10月11日の早朝午前5時、韓国・忠清北道忠州市の忠州拘置所の正門前は静かな熱気に包まれていた。
記者らが待ち構えているところに姿を現したのは、180センチ級の長身に、胸に届くほど髪を伸ばした一人の男。取材陣は写真に収めようと一斉にカメラを向けたが、出迎えに来ていた6~7人の関係者が素早く男を囲み、黒い傘をさして撮影を阻んだ。
服役者には到底似つかわしくない長髪に、ものものしいガード。人目を忍ぶ往年のロックスターなのか。いや、この人物こそ、今回の主人公である韓国財閥・泰光(テグァン)グループのオーナー、李豪鎮(イ・ホジン)前会長(59)だ。
泰光グループとは、「泰光産業」を中核に系列19社を擁し、財産規模50兆ウォン(約4兆8000億円)、売上高12.5兆ウォン(約1兆2000億円)を誇る中堅財閥だ。事業分野も繊維、石油化学、金融、放送メディア、インフラ、レジャー、アート、教育・・・と多岐にわたる。
近年順位を下げたものの、韓国政府の発表する企業序列で49位につける、れっきとした企業グループだ。先の東京五輪でも活躍した女子バレーのキム・ヨンギョン選手のファンなら、彼女が日本のJTマーヴェラスに移籍する前まで所属し、昨シーズンもプレーしたチーム「興国(フングク)生命ピンクスパイダーズ」の名は聞いたことがあるだろう。

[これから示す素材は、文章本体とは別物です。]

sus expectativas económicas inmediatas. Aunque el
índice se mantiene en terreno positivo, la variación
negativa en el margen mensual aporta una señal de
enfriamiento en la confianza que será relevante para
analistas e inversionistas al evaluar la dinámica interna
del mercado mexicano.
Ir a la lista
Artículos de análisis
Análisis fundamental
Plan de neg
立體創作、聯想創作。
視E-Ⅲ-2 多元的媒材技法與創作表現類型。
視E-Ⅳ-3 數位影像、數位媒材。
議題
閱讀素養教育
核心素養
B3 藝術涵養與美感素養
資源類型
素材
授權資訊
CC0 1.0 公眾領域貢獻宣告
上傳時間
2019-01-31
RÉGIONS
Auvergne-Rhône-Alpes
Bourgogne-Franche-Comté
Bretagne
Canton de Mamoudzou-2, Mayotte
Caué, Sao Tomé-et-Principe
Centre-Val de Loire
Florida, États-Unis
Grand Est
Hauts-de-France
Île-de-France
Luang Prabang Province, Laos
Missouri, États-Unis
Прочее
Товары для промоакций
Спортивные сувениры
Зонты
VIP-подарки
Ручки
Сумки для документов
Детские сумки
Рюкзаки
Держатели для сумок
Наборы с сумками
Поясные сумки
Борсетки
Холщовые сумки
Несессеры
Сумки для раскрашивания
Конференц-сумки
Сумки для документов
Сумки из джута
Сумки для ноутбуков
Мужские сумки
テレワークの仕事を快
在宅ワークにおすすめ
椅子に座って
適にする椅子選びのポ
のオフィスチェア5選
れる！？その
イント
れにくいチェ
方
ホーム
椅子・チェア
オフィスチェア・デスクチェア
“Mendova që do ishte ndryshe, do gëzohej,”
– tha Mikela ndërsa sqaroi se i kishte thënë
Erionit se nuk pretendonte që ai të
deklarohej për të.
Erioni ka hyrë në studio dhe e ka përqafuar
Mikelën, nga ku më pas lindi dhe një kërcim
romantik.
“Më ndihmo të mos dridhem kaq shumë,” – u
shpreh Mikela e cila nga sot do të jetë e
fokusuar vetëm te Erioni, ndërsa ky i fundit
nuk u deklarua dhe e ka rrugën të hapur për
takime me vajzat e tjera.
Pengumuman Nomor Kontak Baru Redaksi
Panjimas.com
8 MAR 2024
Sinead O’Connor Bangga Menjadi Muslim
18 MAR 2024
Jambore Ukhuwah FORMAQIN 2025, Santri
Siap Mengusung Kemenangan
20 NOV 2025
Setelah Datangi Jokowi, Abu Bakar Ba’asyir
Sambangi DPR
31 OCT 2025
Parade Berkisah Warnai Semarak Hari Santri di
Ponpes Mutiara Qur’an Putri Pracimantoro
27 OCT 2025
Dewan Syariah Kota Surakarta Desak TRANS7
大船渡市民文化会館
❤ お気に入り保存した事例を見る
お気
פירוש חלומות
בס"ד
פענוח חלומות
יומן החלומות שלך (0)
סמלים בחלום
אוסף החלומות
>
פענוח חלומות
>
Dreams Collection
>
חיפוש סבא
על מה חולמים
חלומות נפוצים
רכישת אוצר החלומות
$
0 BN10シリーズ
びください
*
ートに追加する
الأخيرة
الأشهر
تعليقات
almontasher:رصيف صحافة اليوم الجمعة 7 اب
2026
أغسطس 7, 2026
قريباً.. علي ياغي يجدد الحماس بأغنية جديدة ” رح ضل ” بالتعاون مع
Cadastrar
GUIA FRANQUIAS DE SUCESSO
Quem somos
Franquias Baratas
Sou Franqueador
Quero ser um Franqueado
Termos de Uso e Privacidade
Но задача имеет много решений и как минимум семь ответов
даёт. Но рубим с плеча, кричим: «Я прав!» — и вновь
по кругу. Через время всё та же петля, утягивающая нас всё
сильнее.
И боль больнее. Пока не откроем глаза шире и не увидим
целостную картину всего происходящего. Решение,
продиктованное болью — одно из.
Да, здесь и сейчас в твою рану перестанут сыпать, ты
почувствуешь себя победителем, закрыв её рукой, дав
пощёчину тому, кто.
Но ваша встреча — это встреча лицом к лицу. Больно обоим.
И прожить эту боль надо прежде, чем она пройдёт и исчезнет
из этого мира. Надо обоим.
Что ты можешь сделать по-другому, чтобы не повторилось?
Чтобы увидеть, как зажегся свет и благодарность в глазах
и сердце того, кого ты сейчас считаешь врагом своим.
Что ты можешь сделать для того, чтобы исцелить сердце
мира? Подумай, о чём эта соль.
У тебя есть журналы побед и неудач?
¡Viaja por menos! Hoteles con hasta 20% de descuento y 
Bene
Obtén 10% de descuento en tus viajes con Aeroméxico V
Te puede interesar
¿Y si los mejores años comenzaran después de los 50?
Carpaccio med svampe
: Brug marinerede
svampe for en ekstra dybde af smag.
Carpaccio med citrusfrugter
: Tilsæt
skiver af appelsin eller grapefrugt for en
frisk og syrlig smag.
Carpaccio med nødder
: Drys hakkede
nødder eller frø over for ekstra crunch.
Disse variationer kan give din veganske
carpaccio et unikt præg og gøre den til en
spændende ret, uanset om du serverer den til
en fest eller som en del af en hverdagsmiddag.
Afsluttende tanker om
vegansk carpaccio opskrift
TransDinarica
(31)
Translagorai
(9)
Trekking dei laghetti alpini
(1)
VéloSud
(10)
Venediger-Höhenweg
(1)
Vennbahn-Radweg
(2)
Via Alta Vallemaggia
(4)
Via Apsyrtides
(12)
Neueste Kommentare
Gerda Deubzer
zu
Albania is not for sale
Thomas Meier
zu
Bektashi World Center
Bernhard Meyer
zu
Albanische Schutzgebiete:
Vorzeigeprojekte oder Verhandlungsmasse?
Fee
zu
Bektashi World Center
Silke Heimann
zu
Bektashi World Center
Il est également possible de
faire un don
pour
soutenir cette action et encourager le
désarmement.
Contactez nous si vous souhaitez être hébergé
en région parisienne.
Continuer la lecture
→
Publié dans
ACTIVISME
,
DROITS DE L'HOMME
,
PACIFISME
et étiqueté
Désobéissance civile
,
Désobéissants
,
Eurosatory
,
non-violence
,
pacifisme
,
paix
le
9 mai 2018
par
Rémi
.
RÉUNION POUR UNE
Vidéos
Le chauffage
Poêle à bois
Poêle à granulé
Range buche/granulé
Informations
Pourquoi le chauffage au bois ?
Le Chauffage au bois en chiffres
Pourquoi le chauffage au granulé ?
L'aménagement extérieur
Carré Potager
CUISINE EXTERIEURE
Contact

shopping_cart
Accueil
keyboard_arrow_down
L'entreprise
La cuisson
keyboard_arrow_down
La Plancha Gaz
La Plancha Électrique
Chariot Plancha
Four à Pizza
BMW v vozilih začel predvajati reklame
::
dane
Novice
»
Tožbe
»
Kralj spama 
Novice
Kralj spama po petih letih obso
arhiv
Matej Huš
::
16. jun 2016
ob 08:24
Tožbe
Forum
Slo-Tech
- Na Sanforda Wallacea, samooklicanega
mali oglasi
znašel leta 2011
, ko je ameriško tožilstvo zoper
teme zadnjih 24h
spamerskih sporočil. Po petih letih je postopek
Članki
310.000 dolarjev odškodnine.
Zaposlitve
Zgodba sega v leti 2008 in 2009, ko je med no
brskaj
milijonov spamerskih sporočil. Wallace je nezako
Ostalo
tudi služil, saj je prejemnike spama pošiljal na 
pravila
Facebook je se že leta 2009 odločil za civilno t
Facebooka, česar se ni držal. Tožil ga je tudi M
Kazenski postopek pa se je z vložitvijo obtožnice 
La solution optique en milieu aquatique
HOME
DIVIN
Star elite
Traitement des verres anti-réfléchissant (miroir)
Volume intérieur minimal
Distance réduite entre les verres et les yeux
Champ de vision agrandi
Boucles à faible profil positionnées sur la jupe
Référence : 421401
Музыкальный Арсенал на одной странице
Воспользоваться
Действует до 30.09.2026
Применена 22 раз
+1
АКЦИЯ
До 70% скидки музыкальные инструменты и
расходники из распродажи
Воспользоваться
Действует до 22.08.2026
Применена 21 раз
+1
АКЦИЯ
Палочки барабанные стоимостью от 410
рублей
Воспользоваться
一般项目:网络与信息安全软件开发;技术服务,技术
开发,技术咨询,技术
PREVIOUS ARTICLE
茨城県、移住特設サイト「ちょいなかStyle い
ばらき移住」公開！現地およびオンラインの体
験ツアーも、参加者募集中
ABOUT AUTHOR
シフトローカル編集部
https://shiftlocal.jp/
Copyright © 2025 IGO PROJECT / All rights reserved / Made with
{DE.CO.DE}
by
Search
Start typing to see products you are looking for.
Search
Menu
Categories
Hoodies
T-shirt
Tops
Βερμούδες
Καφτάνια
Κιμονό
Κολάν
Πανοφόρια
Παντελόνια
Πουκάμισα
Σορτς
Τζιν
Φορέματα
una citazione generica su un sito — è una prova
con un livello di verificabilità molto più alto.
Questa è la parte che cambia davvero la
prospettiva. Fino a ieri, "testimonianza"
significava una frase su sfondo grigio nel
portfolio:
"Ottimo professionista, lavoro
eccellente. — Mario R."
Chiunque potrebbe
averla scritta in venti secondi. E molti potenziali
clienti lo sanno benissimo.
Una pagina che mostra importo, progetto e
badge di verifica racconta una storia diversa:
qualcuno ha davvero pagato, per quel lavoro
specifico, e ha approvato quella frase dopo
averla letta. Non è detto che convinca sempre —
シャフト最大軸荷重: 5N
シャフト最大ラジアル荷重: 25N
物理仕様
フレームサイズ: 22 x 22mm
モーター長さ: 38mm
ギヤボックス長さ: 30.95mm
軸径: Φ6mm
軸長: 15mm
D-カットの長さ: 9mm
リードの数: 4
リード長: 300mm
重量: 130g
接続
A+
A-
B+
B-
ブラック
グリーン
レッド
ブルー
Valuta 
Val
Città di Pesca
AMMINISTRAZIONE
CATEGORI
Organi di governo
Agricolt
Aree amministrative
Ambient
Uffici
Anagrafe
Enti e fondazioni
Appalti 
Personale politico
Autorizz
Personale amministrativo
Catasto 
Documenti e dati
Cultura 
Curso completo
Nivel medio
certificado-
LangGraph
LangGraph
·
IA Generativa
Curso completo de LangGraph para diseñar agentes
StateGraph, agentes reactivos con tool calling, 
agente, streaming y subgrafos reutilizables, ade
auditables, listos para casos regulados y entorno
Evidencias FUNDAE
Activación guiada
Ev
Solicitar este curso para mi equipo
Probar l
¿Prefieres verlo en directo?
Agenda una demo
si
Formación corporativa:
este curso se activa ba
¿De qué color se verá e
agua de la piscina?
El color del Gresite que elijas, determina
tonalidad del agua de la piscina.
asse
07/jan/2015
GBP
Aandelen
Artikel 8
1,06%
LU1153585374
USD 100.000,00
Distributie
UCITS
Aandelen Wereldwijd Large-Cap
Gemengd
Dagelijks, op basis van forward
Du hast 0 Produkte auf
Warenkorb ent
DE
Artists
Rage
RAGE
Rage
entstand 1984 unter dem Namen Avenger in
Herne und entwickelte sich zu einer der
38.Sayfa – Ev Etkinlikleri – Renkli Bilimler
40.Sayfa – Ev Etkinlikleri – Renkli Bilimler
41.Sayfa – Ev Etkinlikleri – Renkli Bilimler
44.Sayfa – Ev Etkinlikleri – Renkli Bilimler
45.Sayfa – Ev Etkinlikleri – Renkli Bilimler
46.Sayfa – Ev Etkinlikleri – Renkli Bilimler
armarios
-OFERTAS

この興国生命も、泰光グループの系列企業の一つだ。ただ、日本では、その業態の性格もあり、「知られざる韓国財閥」と言えるかもしれない。
泰光グループは現在、トップの会長ポストが空席という非常事態が続いている。受難の始まりは2010年、李前会長の数千億ウォンに及ぶ不正蓄財に対し、検察の捜査が本格化したことだった。